▶ **Challenge a**
According to the passage about the Hollywood neighborhood, what stretch of Santa Monica does it name?
::::::::
I wouldn’t say I’m jaded, I’m not.  But you read so many stories of horror and violence and even for someone constantly reminding others that we are human, other people with lives and loves; there is a distance to the stories that necessarily desensitizes them.  An intentional distance that makes it possible sometimes to simply get through the day and do the work that needs doing.

But every so often, like just now, I read a story of violence committed against a transgender woman in Hollywood.  Specifically the strip of Santa Monica from Crescent Heights Boulevard in West Hollywood to Vermont Avenue in East Hollywood.  And it tears my heart out.

Because this was my neighborhood.  90% of my life in Hollywood was lived out against the backdrop of this very strip.
::::::::
▶ **Challenge b**
Convert only the lines of the rows between the line holding "name author: A. Gray" and the line holding "locality: Northern Australia, 5", inclusive, into a Markdown table with the columns Nr and Line. Number the lines in order and omit any blank lines.

▶ **Record set**
::::::::
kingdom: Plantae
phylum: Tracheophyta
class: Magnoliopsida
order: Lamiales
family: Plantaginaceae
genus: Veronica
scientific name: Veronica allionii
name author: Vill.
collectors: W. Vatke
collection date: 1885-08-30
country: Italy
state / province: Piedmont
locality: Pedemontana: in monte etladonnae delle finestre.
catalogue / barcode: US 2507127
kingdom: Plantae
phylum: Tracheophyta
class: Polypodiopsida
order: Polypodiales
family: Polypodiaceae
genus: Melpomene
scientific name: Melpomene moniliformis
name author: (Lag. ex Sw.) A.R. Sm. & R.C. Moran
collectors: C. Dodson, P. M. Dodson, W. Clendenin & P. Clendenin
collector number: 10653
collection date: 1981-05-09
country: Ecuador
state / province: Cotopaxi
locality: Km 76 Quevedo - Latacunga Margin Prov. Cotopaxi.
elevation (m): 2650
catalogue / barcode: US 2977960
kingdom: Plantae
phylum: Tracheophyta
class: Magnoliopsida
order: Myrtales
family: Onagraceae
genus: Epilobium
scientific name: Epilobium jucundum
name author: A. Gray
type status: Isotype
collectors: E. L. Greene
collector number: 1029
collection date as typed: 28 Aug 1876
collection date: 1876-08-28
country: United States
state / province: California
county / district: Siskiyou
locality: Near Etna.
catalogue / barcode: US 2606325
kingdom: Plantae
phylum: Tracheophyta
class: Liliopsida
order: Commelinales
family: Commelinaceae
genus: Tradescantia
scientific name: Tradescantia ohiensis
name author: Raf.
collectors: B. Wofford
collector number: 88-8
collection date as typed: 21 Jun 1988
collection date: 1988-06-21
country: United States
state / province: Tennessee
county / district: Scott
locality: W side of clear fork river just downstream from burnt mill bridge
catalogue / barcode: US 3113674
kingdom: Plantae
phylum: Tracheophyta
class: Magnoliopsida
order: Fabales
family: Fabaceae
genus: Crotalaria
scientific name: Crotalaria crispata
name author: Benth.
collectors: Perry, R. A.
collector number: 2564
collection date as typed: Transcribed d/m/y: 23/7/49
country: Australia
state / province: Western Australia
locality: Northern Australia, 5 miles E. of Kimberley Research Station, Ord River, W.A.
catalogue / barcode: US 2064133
::::::::
▶ **Right answer a**
The strip of Santa Monica from Crescent Heights Boulevard in West Hollywood to Vermont Avenue in East Hollywood.

▶ **Right answer b**
| Nr | Line |
|---|---|
| 1 | name author: A. Gray |
| 2 | type status: Isotype |
| 3 | collectors: E. L. Greene |
| 4 | collector number: 1029 |
| 5 | collection date as typed: 28 Aug 1876 |
| 6 | collection date: 1876-08-28 |
| 7 | country: United States |
| 8 | state / province: California |
| 9 | county / district: Siskiyou |
| 10 | locality: Near Etna. |
| 11 | catalogue / barcode: US 2606325 |
| 12 | kingdom: Plantae |
| 13 | phylum: Tracheophyta |
| 14 | class: Liliopsida |
| 15 | order: Commelinales |
| 16 | family: Commelinaceae |
| 17 | genus: Tradescantia |
| 18 | scientific name: Tradescantia ohiensis |
| 19 | name author: Raf. |
| 20 | collectors: B. Wofford |
| 21 | collector number: 88-8 |
| 22 | collection date as typed: 21 Jun 1988 |
| 23 | collection date: 1988-06-21 |
| 24 | country: United States |
| 25 | state / province: Tennessee |
| 26 | county / district: Scott |
| 27 | locality: W side of clear fork river just downstream from burnt mill bridge |
| 28 | catalogue / barcode: US 3113674 |
| 29 | kingdom: Plantae |
| 30 | phylum: Tracheophyta |
| 31 | class: Magnoliopsida |
| 32 | order: Fabales |
| 33 | family: Fabaceae |
| 34 | genus: Crotalaria |
| 35 | scientific name: Crotalaria crispata |
| 36 | name author: Benth. |
| 37 | collectors: Perry, R. A. |
| 38 | collector number: 2564 |
| 39 | collection date as typed: Transcribed d/m/y: 23/7/49 |
| 40 | country: Australia |
| 41 | state / province: Western Australia |
| 42 | locality: Northern Australia, 5 miles E. of Kimberley Research Station, Ord River, W.A. |